Edited by Jesse Pearson.
Apology is a new magazine of art, fiction, games, humor, essays, interviews, journalism and photography. Founded and edited by former Vice magazine editor-in-chief Jesse Pearson, Apology is inspired in equal measure by the golden ages of The New Yorker and Esquire; by 1980s punk zines like Sick Teen and RE/Search; by the Encyclopedia Britannica and The People’s Almanac; and by MAD magazine. In a general ‘statement of intent,’ Pearson writes:
“1) Each new issue of Apology will be just different enough from the one before it that it will be slightly unsettling if you were a big fan of the previous issue.
2) There will be no regular features in Apology, although if a certain kind of piece works really well we might do something very similar in a subsequent issue.
3) You will, however, be able to rely on each and every issue of
Apology containing, in varying degrees: Fiction, poetry, photography, interviews, essays, humor and art.

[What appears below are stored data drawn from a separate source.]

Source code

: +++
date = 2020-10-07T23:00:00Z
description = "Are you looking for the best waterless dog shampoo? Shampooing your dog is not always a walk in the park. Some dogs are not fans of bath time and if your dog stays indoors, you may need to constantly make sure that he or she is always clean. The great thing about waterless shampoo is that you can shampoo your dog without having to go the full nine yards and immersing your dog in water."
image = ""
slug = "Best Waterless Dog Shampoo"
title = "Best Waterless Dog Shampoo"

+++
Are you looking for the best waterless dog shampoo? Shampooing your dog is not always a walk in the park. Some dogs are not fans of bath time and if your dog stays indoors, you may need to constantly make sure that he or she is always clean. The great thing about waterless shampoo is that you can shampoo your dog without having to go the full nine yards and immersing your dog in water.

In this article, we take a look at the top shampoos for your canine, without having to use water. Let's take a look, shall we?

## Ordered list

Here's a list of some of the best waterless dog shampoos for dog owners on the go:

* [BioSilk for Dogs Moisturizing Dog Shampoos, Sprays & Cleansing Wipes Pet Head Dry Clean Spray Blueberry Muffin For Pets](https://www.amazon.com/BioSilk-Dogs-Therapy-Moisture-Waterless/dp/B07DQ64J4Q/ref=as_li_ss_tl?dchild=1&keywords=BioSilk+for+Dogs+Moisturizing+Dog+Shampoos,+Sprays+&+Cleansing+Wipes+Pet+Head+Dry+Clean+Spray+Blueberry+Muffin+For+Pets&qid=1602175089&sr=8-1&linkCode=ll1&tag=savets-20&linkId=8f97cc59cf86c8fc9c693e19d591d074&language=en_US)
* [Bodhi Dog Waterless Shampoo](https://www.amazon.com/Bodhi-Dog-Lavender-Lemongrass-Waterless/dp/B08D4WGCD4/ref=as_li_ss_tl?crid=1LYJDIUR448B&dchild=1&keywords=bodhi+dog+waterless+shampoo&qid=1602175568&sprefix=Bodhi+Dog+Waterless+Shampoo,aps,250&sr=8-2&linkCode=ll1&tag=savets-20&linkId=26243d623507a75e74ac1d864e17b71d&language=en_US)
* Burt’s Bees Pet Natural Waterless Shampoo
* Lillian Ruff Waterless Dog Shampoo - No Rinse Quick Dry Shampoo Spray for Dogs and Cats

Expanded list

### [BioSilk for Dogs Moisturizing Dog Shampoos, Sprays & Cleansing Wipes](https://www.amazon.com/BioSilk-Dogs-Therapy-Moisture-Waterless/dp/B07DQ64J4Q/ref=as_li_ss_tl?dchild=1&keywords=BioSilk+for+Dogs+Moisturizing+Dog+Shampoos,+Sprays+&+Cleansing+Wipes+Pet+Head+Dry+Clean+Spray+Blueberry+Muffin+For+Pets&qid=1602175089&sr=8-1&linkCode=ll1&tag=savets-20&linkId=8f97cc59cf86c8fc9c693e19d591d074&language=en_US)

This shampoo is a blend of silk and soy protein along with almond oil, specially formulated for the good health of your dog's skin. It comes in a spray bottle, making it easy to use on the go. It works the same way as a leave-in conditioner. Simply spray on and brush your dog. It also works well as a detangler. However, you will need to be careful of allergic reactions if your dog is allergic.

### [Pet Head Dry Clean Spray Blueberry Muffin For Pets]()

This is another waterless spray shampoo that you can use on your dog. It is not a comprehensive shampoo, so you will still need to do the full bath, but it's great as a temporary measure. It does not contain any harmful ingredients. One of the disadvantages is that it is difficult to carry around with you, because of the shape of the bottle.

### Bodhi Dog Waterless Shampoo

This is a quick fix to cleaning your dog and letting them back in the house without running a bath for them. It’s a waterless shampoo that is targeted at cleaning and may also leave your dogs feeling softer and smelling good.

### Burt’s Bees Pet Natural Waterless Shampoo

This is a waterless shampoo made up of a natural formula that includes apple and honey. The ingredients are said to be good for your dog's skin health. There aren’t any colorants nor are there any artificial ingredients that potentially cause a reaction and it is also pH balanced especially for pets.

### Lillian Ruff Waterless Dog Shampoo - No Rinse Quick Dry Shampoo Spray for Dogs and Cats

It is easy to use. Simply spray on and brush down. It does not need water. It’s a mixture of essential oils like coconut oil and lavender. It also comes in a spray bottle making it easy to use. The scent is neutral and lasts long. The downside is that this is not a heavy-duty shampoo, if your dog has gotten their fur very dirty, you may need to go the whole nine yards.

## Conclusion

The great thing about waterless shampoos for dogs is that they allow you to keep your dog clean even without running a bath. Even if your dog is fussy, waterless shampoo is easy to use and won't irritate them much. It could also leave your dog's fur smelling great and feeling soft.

4) I’m trying to think of each issue of Apology as one component of a big, Baroque Apologetic tapestry. Think of it like a season of a good TV show with all the little threads and coincidences.
5) I want Apology to be smart, beautiful and funny but I also want it to be really weird because there aren’t any other genuinely weird magazines alive today. (I used those emphatic italics there to drive that point home extra hard.)
6) And now, one last thing: I hereby preemptively call out the fact that pretentious stuff has been said in this statement, and thereby I have stripped anybody else of the power to call me or Apology pretentious—forthwith, in perpetuity, ad infinitum.”
Jesse Pearson was the editor-in-chief of Vice magazine for eight years (from 2002-2010). Prior to that, he was an editor at index magazine. He has curated art shows in New York, Melbourne and Tokyo; conceived, produced and directed numerous internet television series (Soft Focus, Shot By Kern, Art Talk!, Americana); and edited numerous books (including Catholic: Cats; The Vice Photo Book; News, Nudity, and Nonsense: The Best of Vice).